Ein spannendes Konzept, das deutete sich schon im Sommer an. Es bleibt allerdings abzuwarten, wie sich die Situation langfristig entwickeln wird. Die Unerfahrenheit der baby gialloblù kann sich im langfristigen Saisonverlauf sicherlich auch als Nachteil erweisen, insbesondere in einem negativen Szenario, falls man sich im Abstiegskampf befinden sollte. Das Sampdoria dieser Tage sollte kein wirklicher Gradmesser sein, zu lethargisch und schwach wirkt das Team von Coach Marco Giampaolo in diesen ersten Wochen der Saison.

Der Sieg hat den Veronesern, allen voran den jungen Akteuren, aber ordentlichen Auftrieb gegeben.
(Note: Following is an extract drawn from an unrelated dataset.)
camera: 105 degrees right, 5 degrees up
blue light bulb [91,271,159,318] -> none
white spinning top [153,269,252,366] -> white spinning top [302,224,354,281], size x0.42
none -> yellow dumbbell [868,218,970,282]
Man darf gespannt auf die kommenden Wochen sein – und auf die kommenden Monate. Gut möglich, dass im Falle einer weiter positiven Entwicklung Josh Doig abermals denselben Weg wie Aaron Hickey beschreiten wird. Ebenfalls nicht zurück nach Schottland, eher in Richtung Premier League und London. Bis dahin gilt für Doig allerdings das gleiche Credo wie für die restlichen Spieler im Kader der Scaligeri: Punkte sammeln und Klassenerhalt eintüten. Verona will auch eine fünfte Saison in Folge in der Serie A.